Performance and Big Data
Just having a faster computer isn’t enough to ensure the right level of performance to handle big data. You need to be able to distribute components of your big data service across a series of nodes. In distributed computing, a node is an element contained within a cluster of systems or within a rack.
A node typically includes CPU, memory, and some kind of disk. However, a node can also be a blade CPU and memory that rely on nearby storage within a rack.
Within a big data environment, these nodes are typically clustered together to provide scale. For example, you might start out with a big data analysis and continue to add more data sources. To accommodate the growth, an organization simply adds more nodes into a cluster so that it can scale out to accommodate growing requirements.
However, it isn’t enough to simply expand the number of nodes in the cluster. Rather, it is important to be able to send part of the big data analysis to different physical environments. Where you send these tasks and how you manage them makes the difference between success and failure.
In some complex situations, you may want to execute many different algorithms in parallel, even within the same cluster, to achieve the speed of analysis required. Why would you execute different big data algorithms in parallel within the same rack? The closer together the distributions of functions are, the faster they can execute.

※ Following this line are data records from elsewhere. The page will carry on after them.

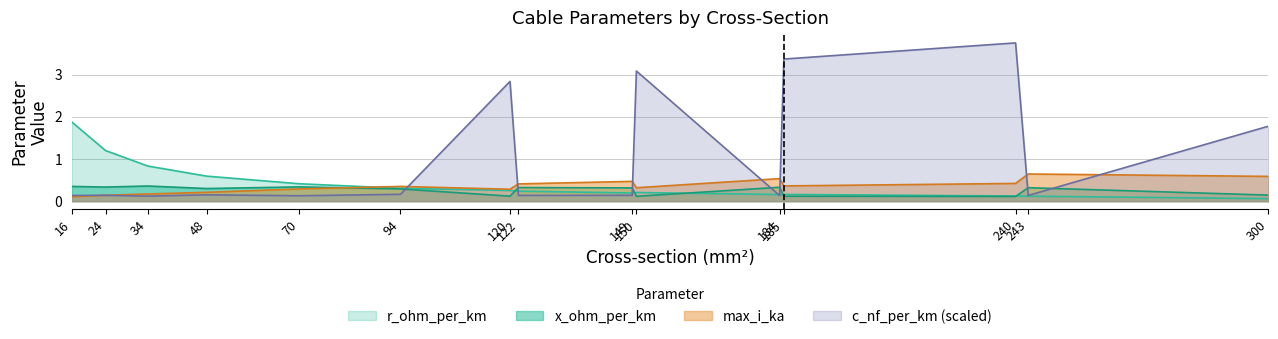

What are all the series names shown in the legend?

r_ohm_per_km, x_ohm_per_km, max_i_ka, c_nf_per_km (scaled)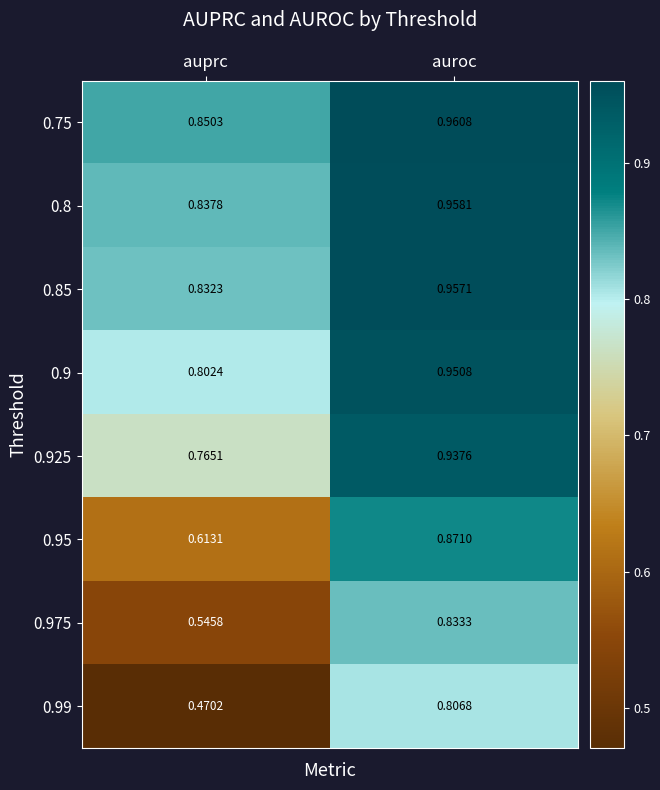

At which label is 0.975 closest to 0?

auprc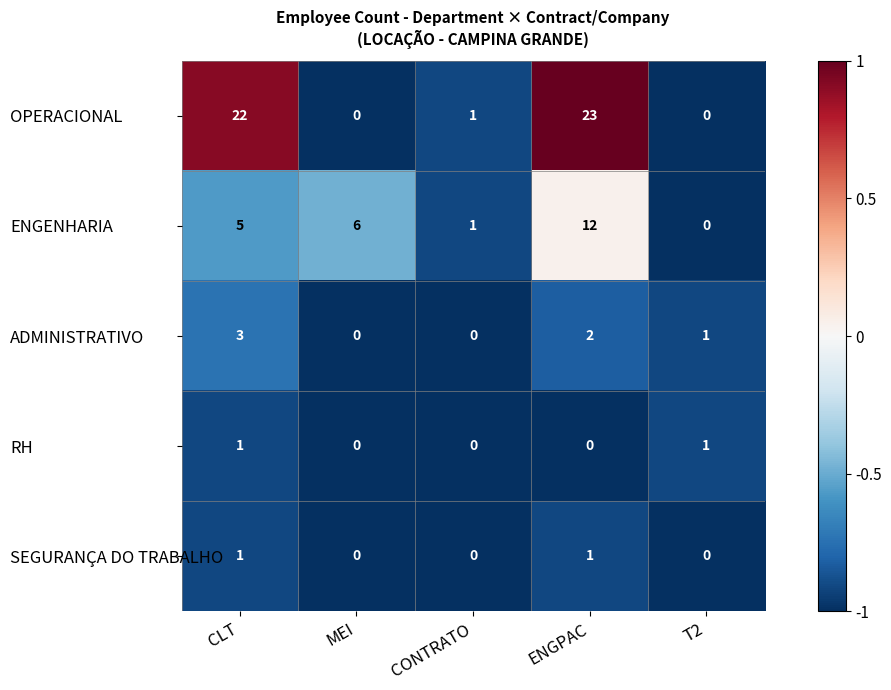

What is the spread (max minus min) of values at CLT?

21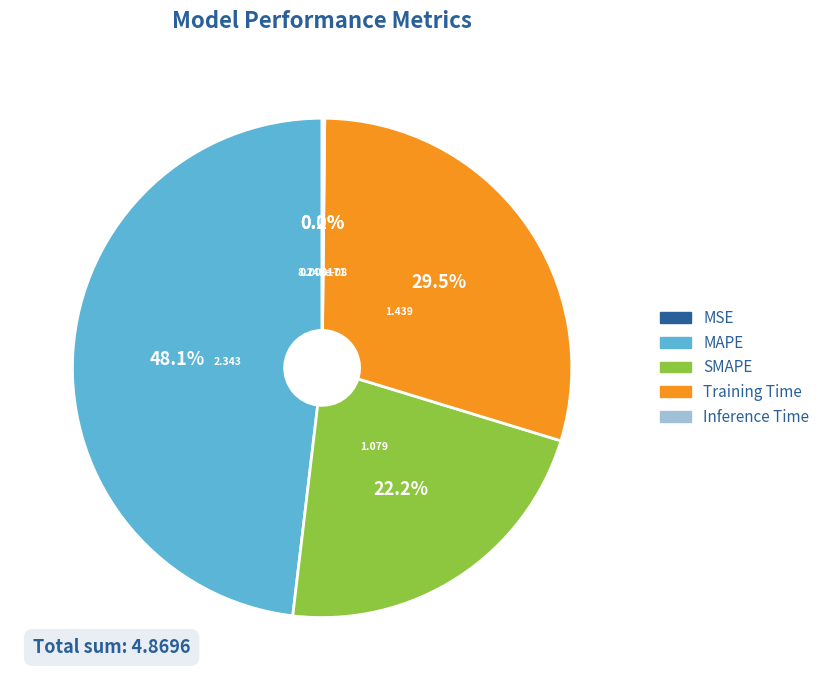

What is the largest slice in the pie chart?

MAPE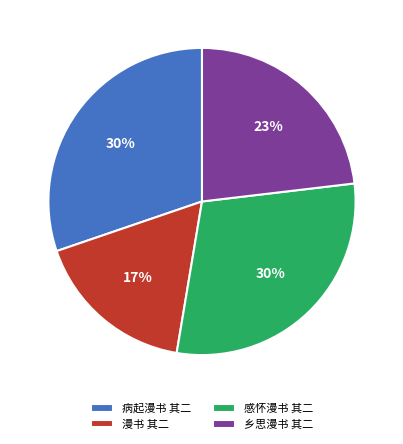

How many segments does this pie chart have?

4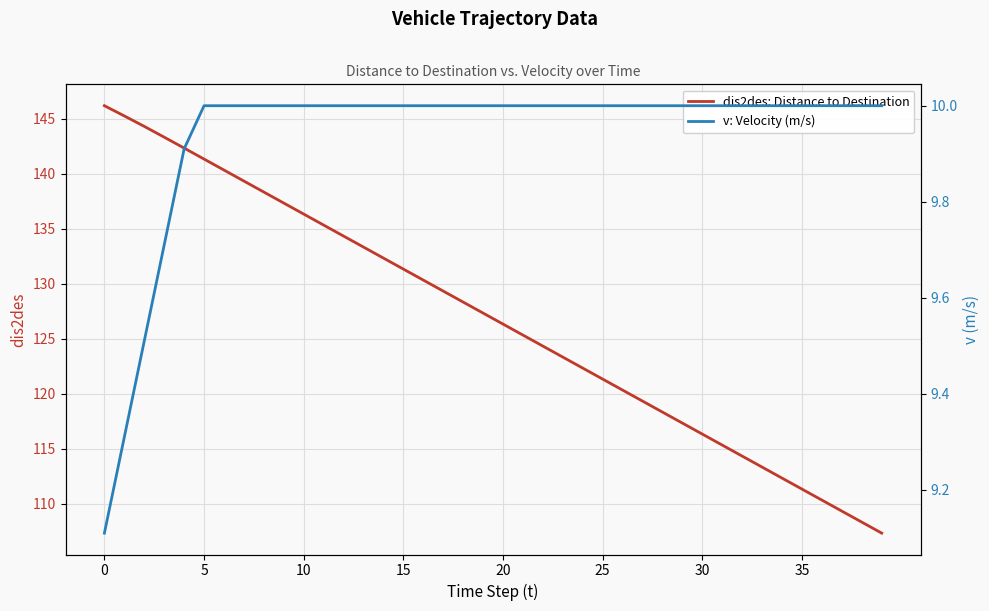

What is the label of the 22nd point from the left?

21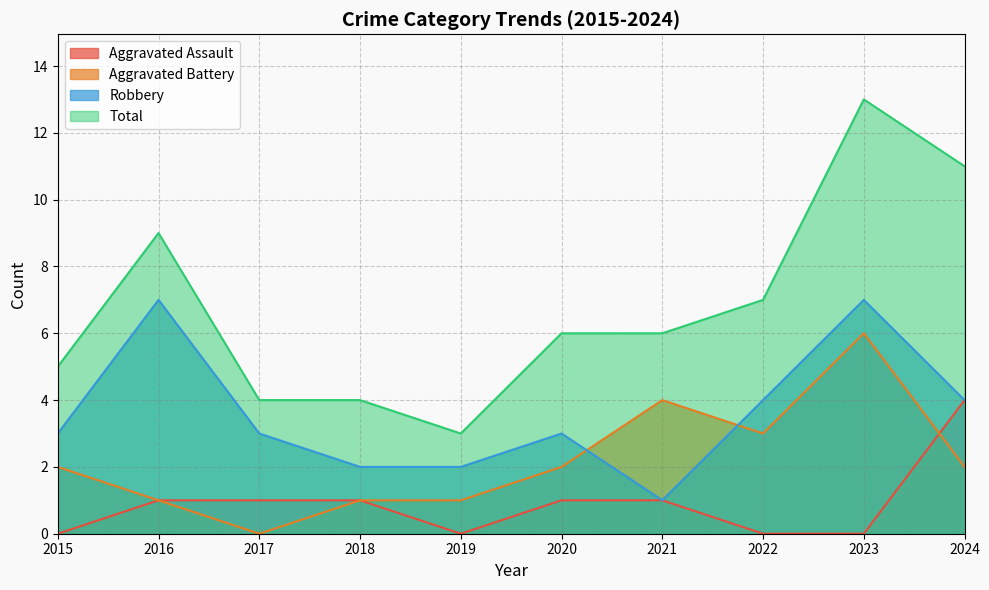

List the labels in order of Total value, smallest first.

2019, 2017, 2018, 2015, 2020, 2021, 2022, 2016, 2024, 2023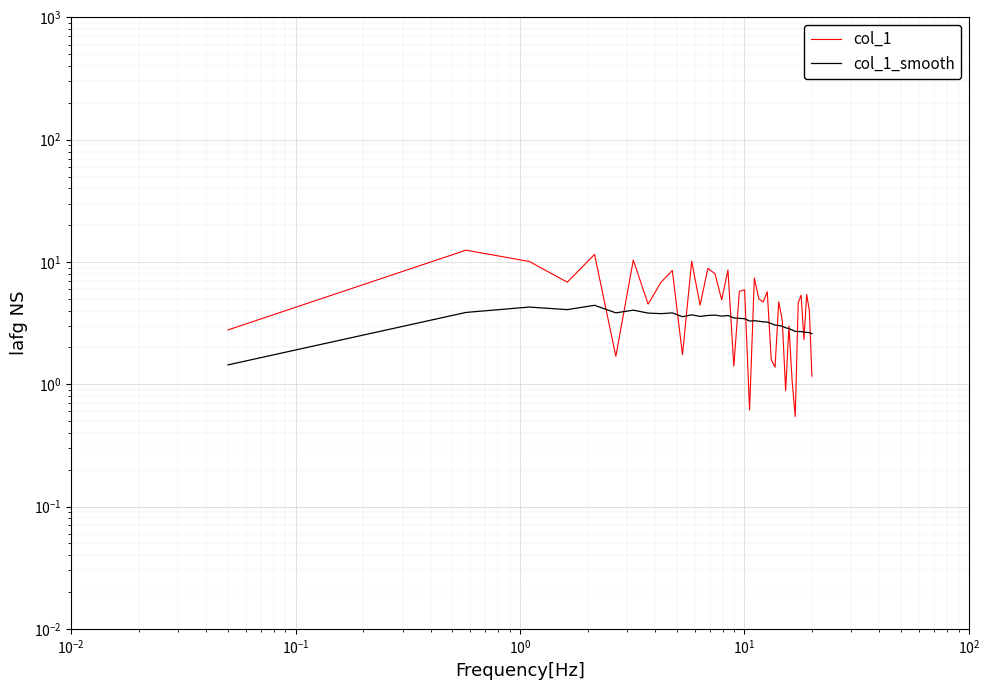

Reading left to right, list all the values displayed in this chart.

col_1: 2.8	12.5	10.1	6.8	11.5	1.7	10.4	4.5	6.8	8.5	1.7	10.2	4.4	8.9	8.0	4.9	8.6	1.4	5.8	5.9	0.6	7.4	5.0	4.7	5.7	1.6	1.4	4.7	3.3	0.9	3.0	1.1	0.5	4.6	5.4	2.3	5.4	4.0	1.2
col_1_smooth: 1.4	3.9	4.3	4.1	4.4	3.8	4.0	3.8	3.8	3.8	3.6	3.7	3.6	3.7	3.7	3.6	3.7	3.5	3.5	3.4	3.3	3.3	3.3	3.2	3.2	3.1	3.0	3.0	3.0	2.9	2.9	2.8	2.7	2.7	2.7	2.7	2.7	2.6	2.6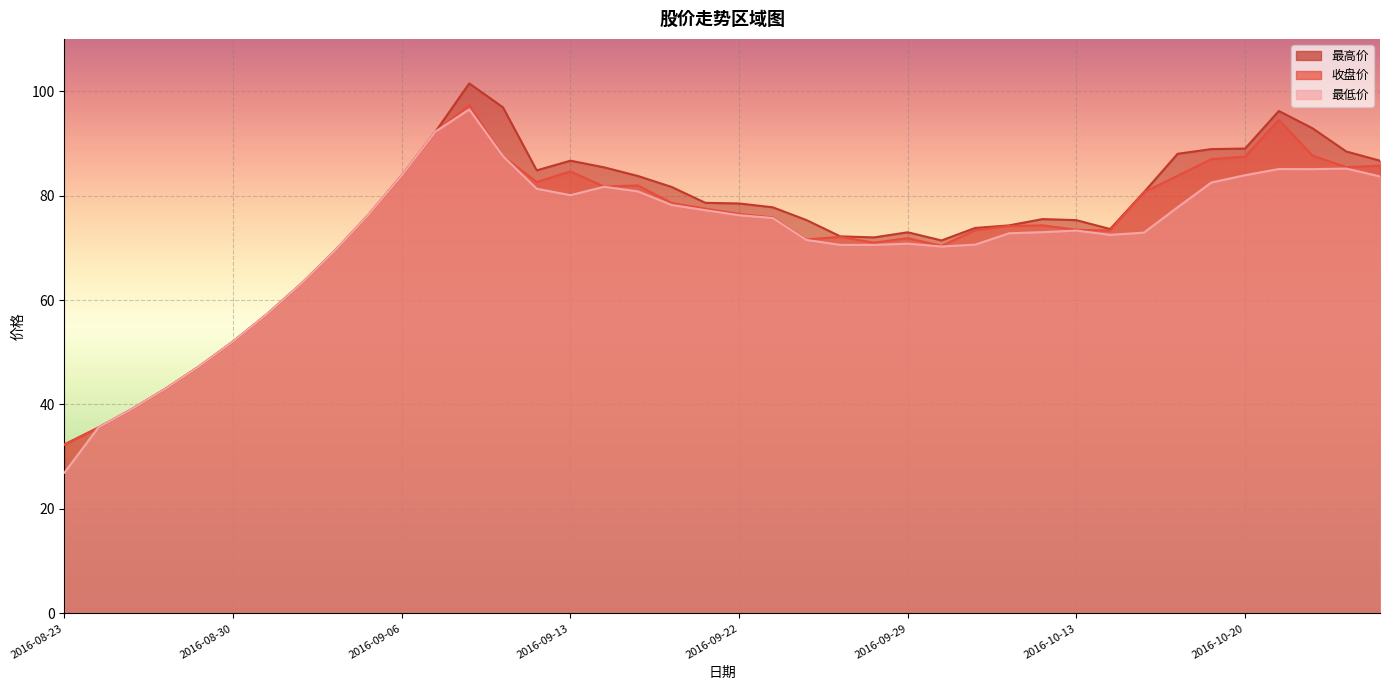

True or false: 收盘价 and 最高价 cross at least once.

False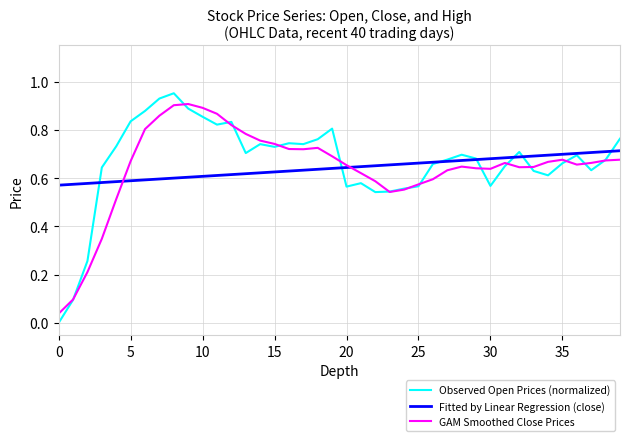

Which series has the widest spread of values?

Observed Open Prices (normalized)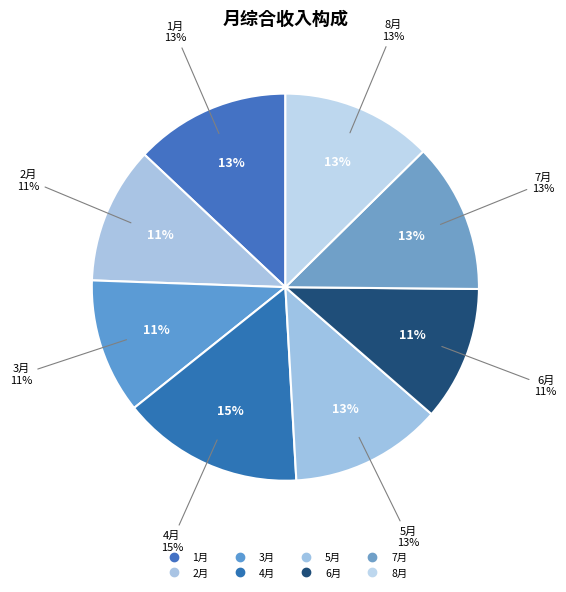

Is there any slice that represents more than half of the pie?

No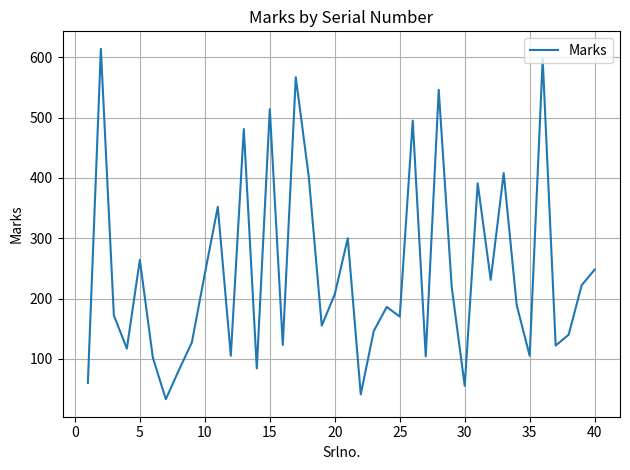

What is the difference between the maximum and minimum values?

581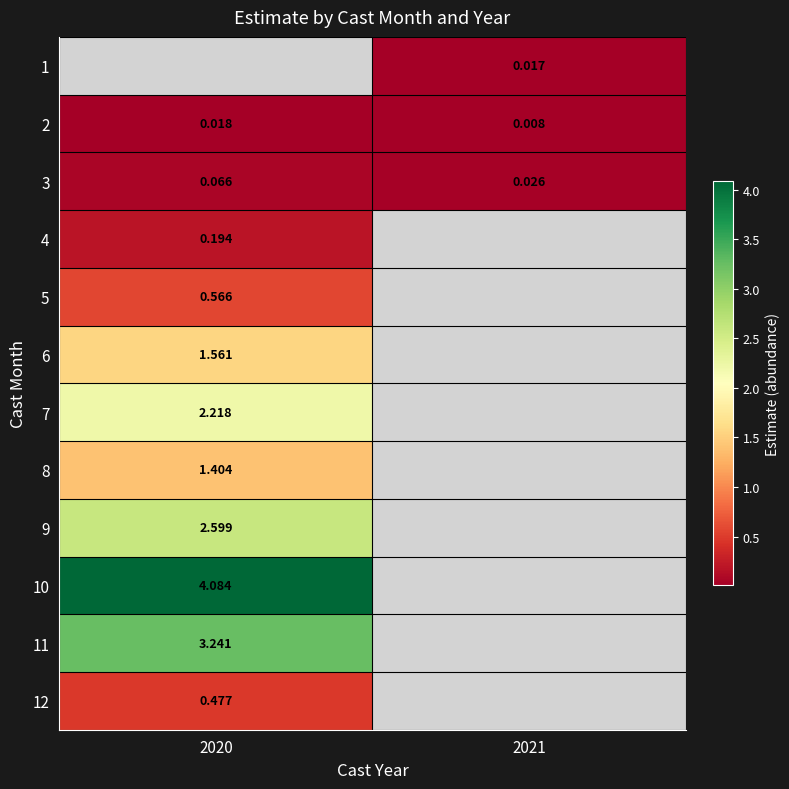

At which category does the chart reach its minimum across all series?

2021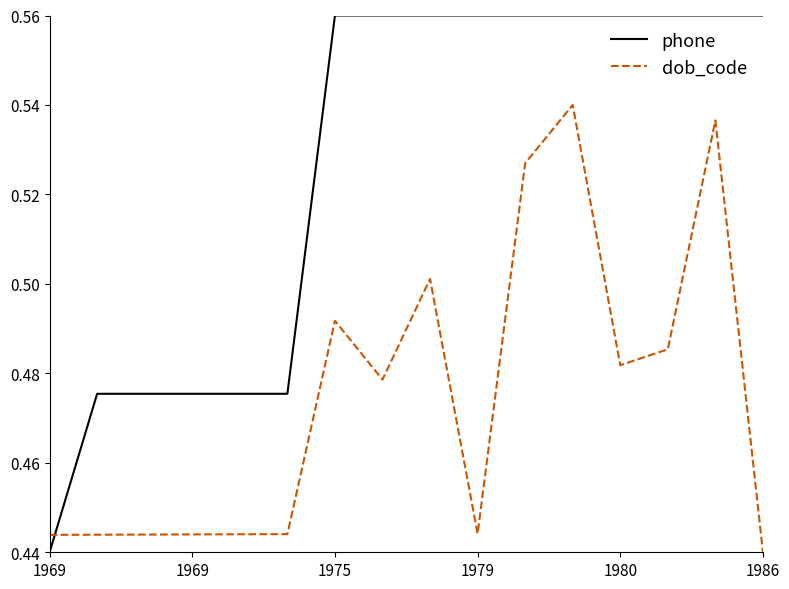

List the series in order of their peak value, lowest first.

dob_code, phone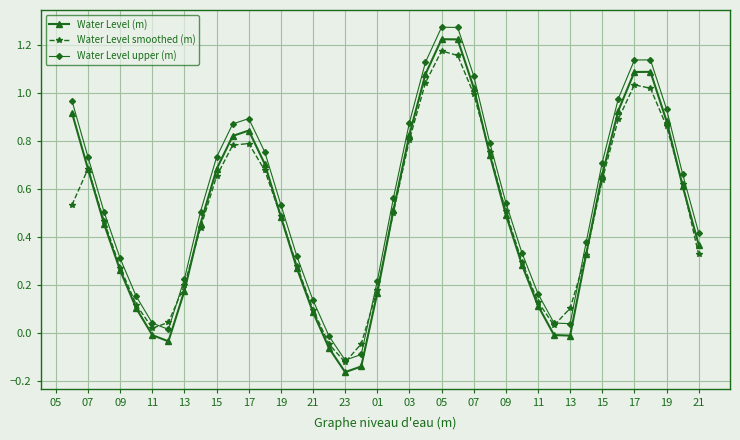

Which series ends up on top after the final intersection of Water Level (m) and Water Level smoothed (m)?

Water Level (m)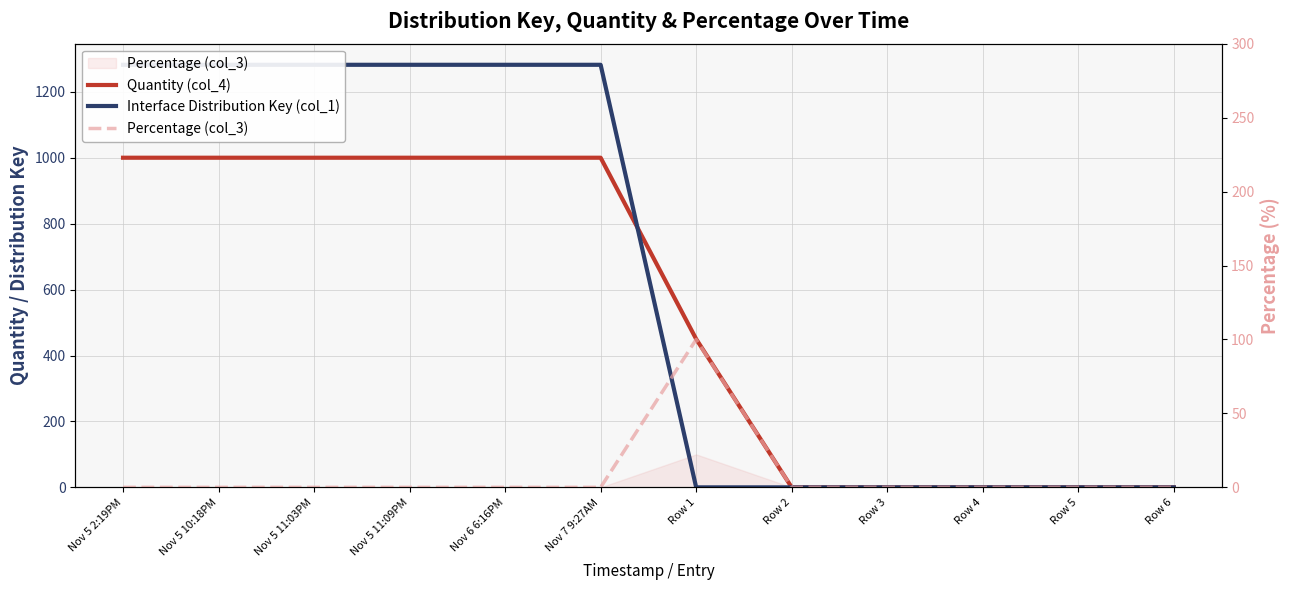

What is the difference between the Quantity (col_4) values at Row 1 and Nov 5 2:19PM?

550.0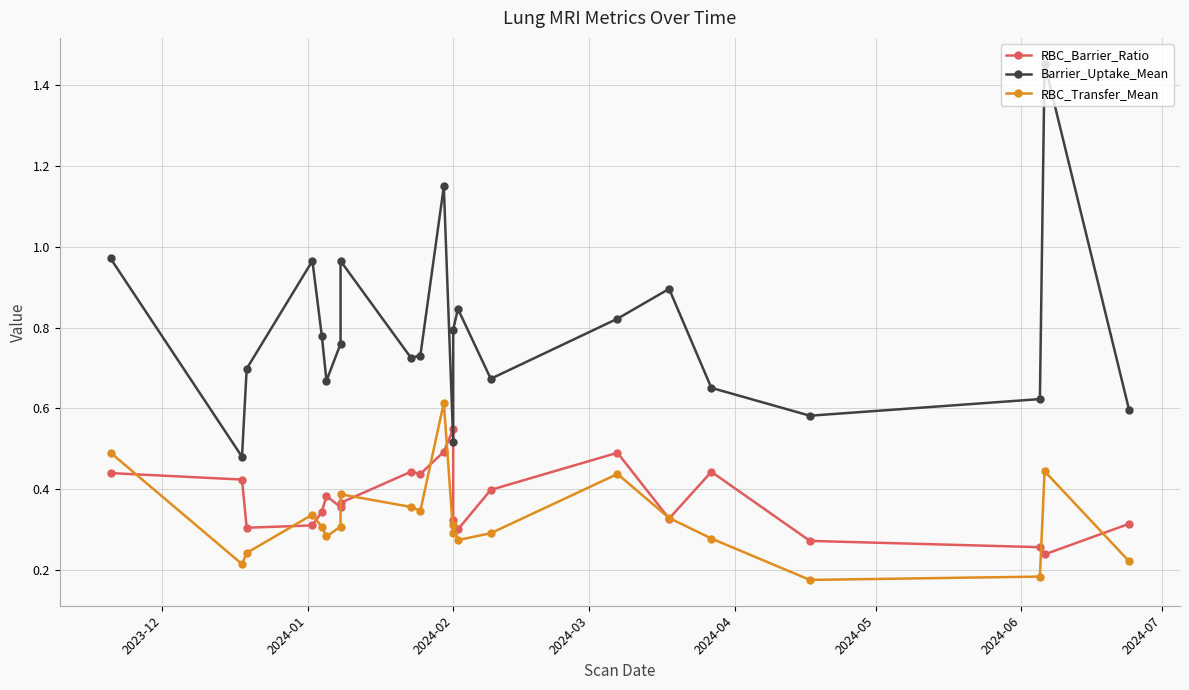

True or false: Barrier_Uptake_Mean and RBC_Transfer_Mean cross at least once.

False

Although it is possible to distribute big data analysis across networks to take advantage of available capacity, you must do this type of distribution based on requirements for performance. In some situations, the speed of processing takes a back seat. However, in other situations, getting results fast is the requirement. In this situation, you want to make sure that the networking functions are in close proximity to each other.
In general, the big data environment has to be optimized for the type of analytics task. Therefore, scalability is the lynchpin of making big data operate successfully. Although it would be theoretically possible to operate a big data environment within a single large environment, it is not practical.
To understand the needs for scalability in big data, one only has to look at cloud scalability and understand both the requirements and the approach. Like cloud computing, big data requires the inclusion of fast networks and inexpensive clusters of hardware that can be combined in racks to increase performance. These clusters are supported by software automation that enables dynamic scaling and load balancing.
The design and implementations of MapReduce are excellent examples of how distributed computing can make big data operationally visible and affordable. In essence, companies are at one of the unique turning points in computing where technology concepts come together at the right time to solve the right problems. Combining distributed computing, improved hardware systems, and practical solutions such as MapReduce and Hadoop is changing data management in profound ways.